Die ESG-Kriterien sind ein wichtiger Faktor, die wir gesamtheitlich und zentral berücksichtigen. Zum einen orientieren wir uns an den Klimazielen 2050. Diese stellen für uns eine zentrale Richtgrösse dar. Zum anderen verfolgen wir aktiv den Ansatz «Managed to green». Dieser Approach besagt zum Beispiel, dass man bei den verwalteten Objekten aktiv das sich bietende Nachhaltigkeitspotenzial identifiziert und ausschöpft. Wenn man also in einer Liegenschaft die Ölheizungen ersetzen kann, sollte man dies möglichst zum richtigen Zeitpunkt tun. Gleichzeitig darf «Nachhaltigkeit» in unserer Branche nicht nur auf den Umweltaspekt reduziert werden, denn auch der sozialen Komponente ist Rechnung zu tragen: Hier sehe ich die Chance, durch Verdichtung nicht nur einen ökologischen, sondern auch einen sozialen Mehrwert zu schaffen.
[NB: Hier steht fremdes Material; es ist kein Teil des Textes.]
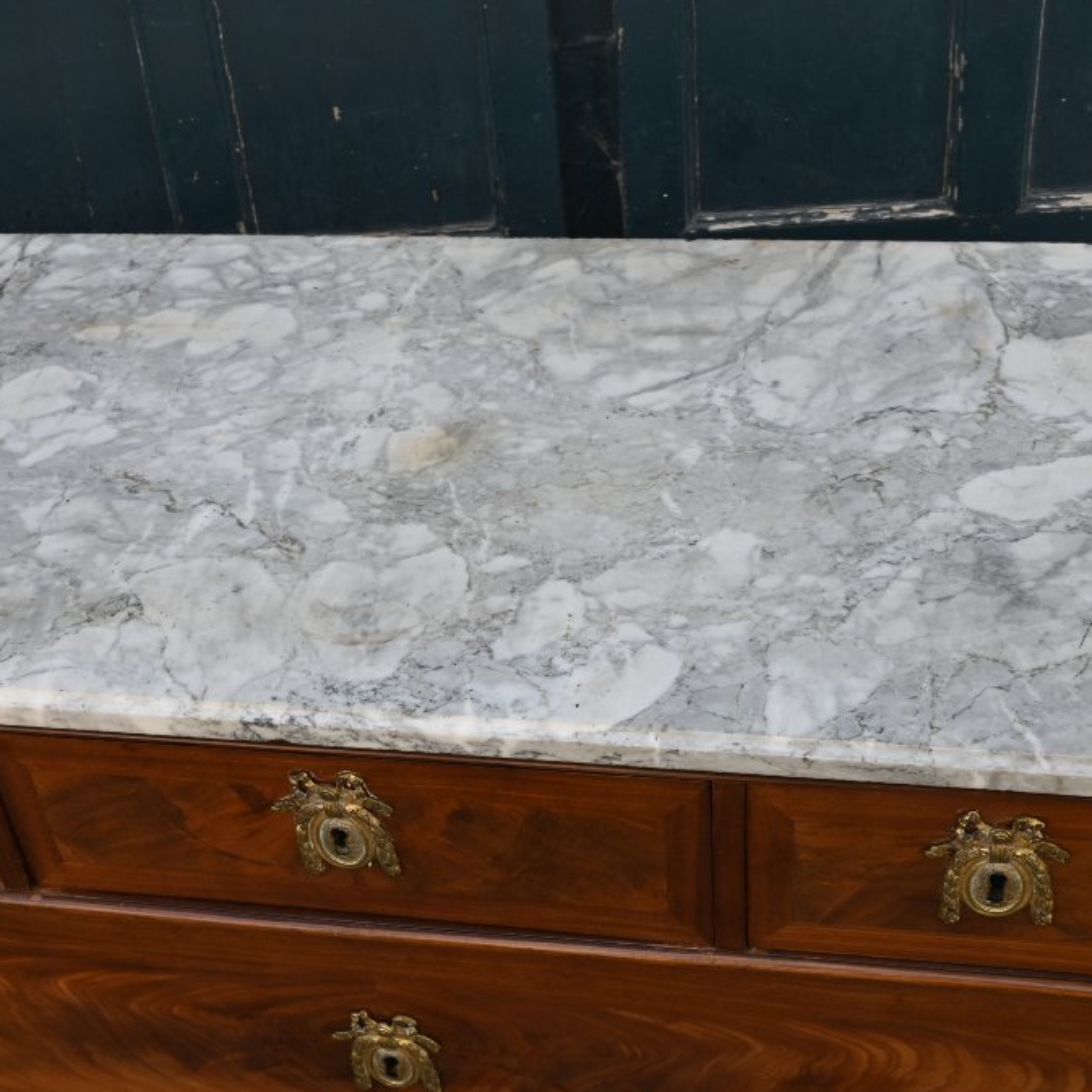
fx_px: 1705
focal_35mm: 48
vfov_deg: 35.5
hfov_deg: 35.5
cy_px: 612
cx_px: 553
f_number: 5.6
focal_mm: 21
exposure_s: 1/250
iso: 200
Eine wichtige Voraussetzung dafür wäre etwa ein vereinfachtes Baubewilligungsverfahren sowie mehr Flexibilität bei der Nutzung, was ebenfalls den sozialen Wohnungsbau fördern würde. Ferner sind wir als Immobilienprofis gefordert, Konzepte anzudenken, die das selbstständige Leben im Alter erleichtern, was ein brennendes Generationenthema ist. Und zu guter Letzt stehen wir als SPSS in der Pflicht, mit den uns anvertrauten Pensionskassengeldern eine stabile, sichere und damit nachhaltige Rendite zu erwirtschaften.
Welche zentralen Herausforderungen sehen Sie auf die Immobilienbranche in der nahen Zukunft zukommen?
Das Bereitstellen von Platz für immer mehr Menschen sehe ich als eine zentrale Herausforderung, auch im Zusammenhang mit den heutigen Infrastrukturen. Die Infrastruktur ist verkoppelt mit dem Gebäudepark der Schweiz und umgekehrt. Wir müssen flexibler werden, was politischen Willen voraussetzt. Und hier besteht, wie schon erwähnt, noch Verbesserungspotenzial.
Die Immobilienbranche gilt als vergleichsweise innovationsarm, wenn es um die Digitalisierung geht. Inwieweit nutzt SPSS die Möglichkeiten der Digitalisierung?
Für unsere Managementaufgaben setzen wir auf Tools wie «Asset Management Cockpits», mit denen wir eine stetige Übersicht über den Zustand unserer Immobilien erhalten und Informationen zu Leerständen, auslaufenden Mietverträgen, ESG-Absenkpfad und so weiter abrufen können. Das schafft maximale Transparenz und ermöglicht uns ein effizientes Arbeiten. Auch verfügen wir über einen schnellen Zugriff auf aktuelle Benchmark-Daten, die aufgrund von Geodaten etwa Aufschluss darüber geben können, wie hoch man den Mietzins für eine Liegenschaft in einer spezifischen Region ansetzen kann.
Wie sieht Ihre Vision für Swiss Prime Site Solutions in den nächsten fünf bis zehn Jahren aus?
Das ist ein langer Zeitraum, sowohl für einen Assetmanager als auch für einen CEO (lacht). Ein Ziel besteht sicherlich darin, dass wir bei den verwalteten Assets in den zweistelligen Milliardenbereich vordringen. Dies verschafft uns die notwendige Basis, um künftig auch neue Produkte zu etablieren. Ferner ist es mir ein zentrales Anliegen, unsere Unabhängigkeit als Immobilien-Asset-Manager zu wahren. Und um einer sinnstiftenden Arbeit nachgehen zu können, muss ein Unternehmen über ein gutes «Why» verfügen. Hier haben wir Glück: Da wir Vermögensverwalter sind, besteht unser primärer Purpose darin, diese Gelder für unsere Kunden sicher anzulegen und zu mehren. Heute, morgen und übermorgen.